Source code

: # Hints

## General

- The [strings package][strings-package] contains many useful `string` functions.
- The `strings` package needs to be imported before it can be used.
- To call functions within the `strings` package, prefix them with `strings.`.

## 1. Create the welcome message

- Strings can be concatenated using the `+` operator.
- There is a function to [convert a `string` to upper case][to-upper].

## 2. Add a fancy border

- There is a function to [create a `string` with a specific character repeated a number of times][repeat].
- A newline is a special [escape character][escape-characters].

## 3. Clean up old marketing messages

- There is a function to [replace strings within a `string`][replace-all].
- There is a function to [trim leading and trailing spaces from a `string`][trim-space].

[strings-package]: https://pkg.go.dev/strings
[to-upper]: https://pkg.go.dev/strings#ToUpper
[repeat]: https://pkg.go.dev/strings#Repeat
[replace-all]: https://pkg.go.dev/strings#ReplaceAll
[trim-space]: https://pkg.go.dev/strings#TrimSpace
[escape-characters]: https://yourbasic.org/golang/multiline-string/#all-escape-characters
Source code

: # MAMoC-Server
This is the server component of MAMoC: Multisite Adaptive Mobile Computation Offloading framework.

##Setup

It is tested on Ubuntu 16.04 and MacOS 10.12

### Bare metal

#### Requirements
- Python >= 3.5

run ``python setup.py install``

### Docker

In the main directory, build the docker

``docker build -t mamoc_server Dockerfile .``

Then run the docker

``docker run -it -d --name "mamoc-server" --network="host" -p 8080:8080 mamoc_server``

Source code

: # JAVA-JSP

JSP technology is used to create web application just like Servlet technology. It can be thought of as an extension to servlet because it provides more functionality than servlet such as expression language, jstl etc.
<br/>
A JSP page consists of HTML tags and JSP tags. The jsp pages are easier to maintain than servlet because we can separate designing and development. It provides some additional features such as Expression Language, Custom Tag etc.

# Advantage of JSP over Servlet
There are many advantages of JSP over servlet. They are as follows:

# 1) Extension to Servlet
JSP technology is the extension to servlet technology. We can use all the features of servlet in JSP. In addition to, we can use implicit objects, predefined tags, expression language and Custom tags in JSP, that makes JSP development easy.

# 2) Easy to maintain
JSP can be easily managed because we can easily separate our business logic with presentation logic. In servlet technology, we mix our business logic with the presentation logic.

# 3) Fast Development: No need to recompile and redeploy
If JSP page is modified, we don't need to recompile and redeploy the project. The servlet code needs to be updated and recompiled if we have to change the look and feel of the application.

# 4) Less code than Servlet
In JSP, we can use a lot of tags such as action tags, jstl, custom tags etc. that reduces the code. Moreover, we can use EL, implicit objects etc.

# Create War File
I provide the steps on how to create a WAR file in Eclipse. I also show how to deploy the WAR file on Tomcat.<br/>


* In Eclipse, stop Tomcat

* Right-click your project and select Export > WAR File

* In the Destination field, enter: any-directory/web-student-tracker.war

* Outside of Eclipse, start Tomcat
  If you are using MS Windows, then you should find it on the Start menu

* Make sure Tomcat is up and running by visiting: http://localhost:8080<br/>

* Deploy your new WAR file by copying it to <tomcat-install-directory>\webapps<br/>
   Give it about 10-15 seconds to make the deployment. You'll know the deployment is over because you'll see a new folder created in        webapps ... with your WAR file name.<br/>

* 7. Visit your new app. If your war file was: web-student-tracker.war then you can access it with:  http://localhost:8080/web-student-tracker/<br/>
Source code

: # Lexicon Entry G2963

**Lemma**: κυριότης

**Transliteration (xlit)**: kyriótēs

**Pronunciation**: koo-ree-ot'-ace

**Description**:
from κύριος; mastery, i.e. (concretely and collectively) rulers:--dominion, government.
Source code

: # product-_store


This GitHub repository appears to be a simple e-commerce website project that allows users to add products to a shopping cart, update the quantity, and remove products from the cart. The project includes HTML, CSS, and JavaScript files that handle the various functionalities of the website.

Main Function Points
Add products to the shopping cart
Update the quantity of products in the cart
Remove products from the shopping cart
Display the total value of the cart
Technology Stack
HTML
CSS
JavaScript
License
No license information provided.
#####
*TO DO*:
All of the data above should be set down word for word.

*TASK OUTPUT*:
Source code

: # Hints

## General

- The [strings package][strings-package] contains many useful `string` functions.
- The `strings` package needs to be imported before it can be used.
- To call functions within the `strings` package, prefix them with `strings.`.

## 1. Create the welcome message

- Strings can be concatenated using the `+` operator.
- There is a function to [convert a `string` to upper case][to-upper].

## 2. Add a fancy border

- There is a function to [create a `string` with a specific character repeated a number of times][repeat].
- A newline is a special [escape character][escape-characters].

## 3. Clean up old marketing messages

- There is a function to [replace strings within a `string`][replace-all].
- There is a function to [trim leading and trailing spaces from a `string`][trim-space].

[strings-package]: https://pkg.go.dev/strings
[to-upper]: https://pkg.go.dev/strings#ToUpper
[repeat]: https://pkg.go.dev/strings#Repeat
[replace-all]: https://pkg.go.dev/strings#ReplaceAll
[trim-space]: https://pkg.go.dev/strings#TrimSpace
[escape-characters]: https://yourbasic.org/golang/multiline-string/#all-escape-characters
Source code

: # MAMoC-Server
This is the server component of MAMoC: Multisite Adaptive Mobile Computation Offloading framework.

##Setup

It is tested on Ubuntu 16.04 and MacOS 10.12

### Bare metal

#### Requirements
- Python >= 3.5

run ``python setup.py install``

### Docker

In the main directory, build the docker

``docker build -t mamoc_server Dockerfile .``

Then run the docker

``docker run -it -d --name "mamoc-server" --network="host" -p 8080:8080 mamoc_server``

Source code

: # JAVA-JSP

JSP technology is used to create web application just like Servlet technology. It can be thought of as an extension to servlet because it provides more functionality than servlet such as expression language, jstl etc.
<br/>
A JSP page consists of HTML tags and JSP tags. The jsp pages are easier to maintain than servlet because we can separate designing and development. It provides some additional features such as Expression Language, Custom Tag etc.

# Advantage of JSP over Servlet
There are many advantages of JSP over servlet. They are as follows:

# 1) Extension to Servlet
JSP technology is the extension to servlet technology. We can use all the features of servlet in JSP. In addition to, we can use implicit objects, predefined tags, expression language and Custom tags in JSP, that makes JSP development easy.

# 2) Easy to maintain
JSP can be easily managed because we can easily separate our business logic with presentation logic. In servlet technology, we mix our business logic with the presentation logic.

# 3) Fast Development: No need to recompile and redeploy
If JSP page is modified, we don't need to recompile and redeploy the project. The servlet code needs to be updated and recompiled if we have to change the look and feel of the application.

# 4) Less code than Servlet
In JSP, we can use a lot of tags such as action tags, jstl, custom tags etc. that reduces the code. Moreover, we can use EL, implicit objects etc.

# Create War File
I provide the steps on how to create a WAR file in Eclipse. I also show how to deploy the WAR file on Tomcat.<br/>


* In Eclipse, stop Tomcat

* Right-click your project and select Export > WAR File

* In the Destination field, enter: any-directory/web-student-tracker.war

* Outside of Eclipse, start Tomcat
  If you are using MS Windows, then you should find it on the Start menu

* Make sure Tomcat is up and running by visiting: http://localhost:8080<br/>

* Deploy your new WAR file by copying it to <tomcat-install-directory>\webapps<br/>
   Give it about 10-15 seconds to make the deployment. You'll know the deployment is over because you'll see a new folder created in        webapps ... with your WAR file name.<br/>

* 7. Visit your new app. If your war file was: web-student-tracker.war then you can access it with:  http://localhost:8080/web-student-tracker/<br/>
Source code

: # Lexicon Entry G2963

**Lemma**: κυριότης

**Transliteration (xlit)**: kyriótēs

**Pronunciation**: koo-ree-ot'-ace

**Description**:
from κύριος; mastery, i.e. (concretely and collectively) rulers:--dominion, government.
Source code

: # product-_store


This GitHub repository appears to be a simple e-commerce website project that allows users to add products to a shopping cart, update the quantity, and remove products from the cart. The project includes HTML, CSS, and JavaScript files that handle the various functionalities of the website.

Main Function Points
Add products to the shopping cart
Update the quantity of products in the cart
Remove products from the shopping cart
Display the total value of the cart
Technology Stack
HTML
CSS
JavaScript
License
No license information provided.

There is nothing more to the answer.